I contributi del mondo associativo
I rappresentanti di 50&Più offriranno poi una panoramica dettagliata sulle mutazioni demografiche in atto e sulle aspettative della popolazione senior. Vincenzo Bertino, presidente 50&Più Savona esporrà l’impegno dell’associazione nel promuovere una nuova cultura dell’invecchiamento attivo, in cui la casa torni a essere un luogo di inclusione e non di isolamento.
Valerio Urru, responsabile Osservatorio 50&Più presenterà quindi i dati, gli studi e i trend statistici più recenti che confermano l’urgenza di ripensare gli spazi domestici. Franco Cavallero, socio 50&Più, porterà invece la testimonianza e il punto di vista diretto della base associativa, traducendo i numeri in necessità quotidiane reali.
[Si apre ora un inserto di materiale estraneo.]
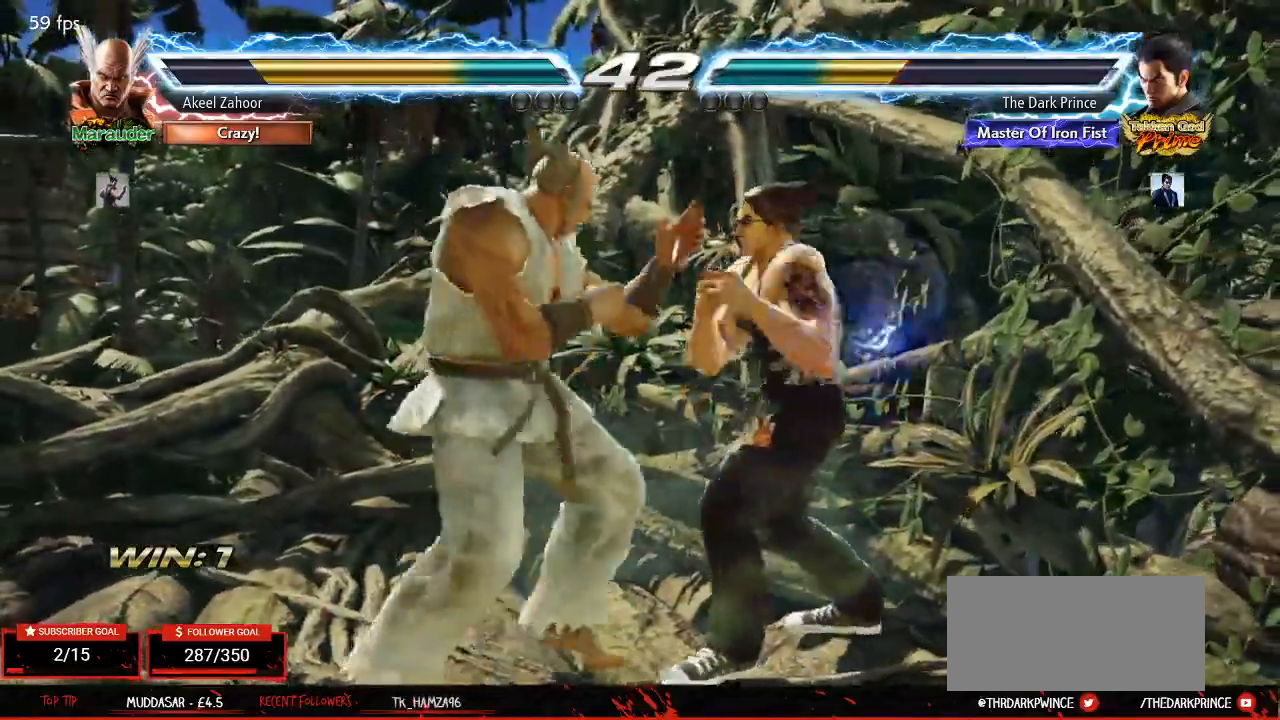
{"dt_ms": 500, "buttons": ["TRIANGLE"], "left_stick": "center", "events": [[283, "left_stick", "center"], [383, "left_stick", "right"], [500, "TRIANGLE", "down"], [500, "left_stick", "center"]]}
La visione degli esperti: aspetti medici e psicologici
Il cuore scientifico del convegno esplorerà l’impatto del cohousing sulla salute e sulla mente. La dott.ssa Jolanda Avantaggiato, psicologa e psicoterapeuta, analizzerà i benefici psicologici dell’abitare condiviso, spiegando come la socialità e le reti di mutuo aiuto contrastino efficacemente la solitudine.
A seguire, il dott. Fausto Fantò, medico specialista in Geriatria e Gerontologia, approfondirà lo stretto legame tra la qualità dell’habitat e la salute dell’anziano, evidenziando il valore preventivo di un ambiente stimolante e relazionale.
Il modello gestionale: l’esperienza di Specht Group
Le soluzioni concrete e i modelli operativi già collaudati saranno illustrati dal management di Specht Residenzen, partner dell’iniziativa. Annalisa Meli, direttrice Specht Residenzen Torino, mostrerà come coniugare l’indipendenza e la privacy dell’individuo con l’efficienza di servizi alberghieri e assistenziali flessibili.
Infine, Federica Busonera, responsabile Relazioni Sociali di Specht Residenzen, focalizzerà il suo intervento sulla creazione della “comunità” interna, illustrando l’importanza delle attività relazionali per far sentire ogni ospite parte viva di un progetto comune.
L’incontro di sabato 13 giugno si prefigge di dimostrare che il cohousing non è semplicemente una formula immobiliare alternativa, ma una vera e propria scelta culturale. L’obiettivo degli organizzatori è creare una forte sinergia tra istituzioni pubbliche, terzo settore e imprenditoria privata per tracciare la strada verso l’abitare del futuro.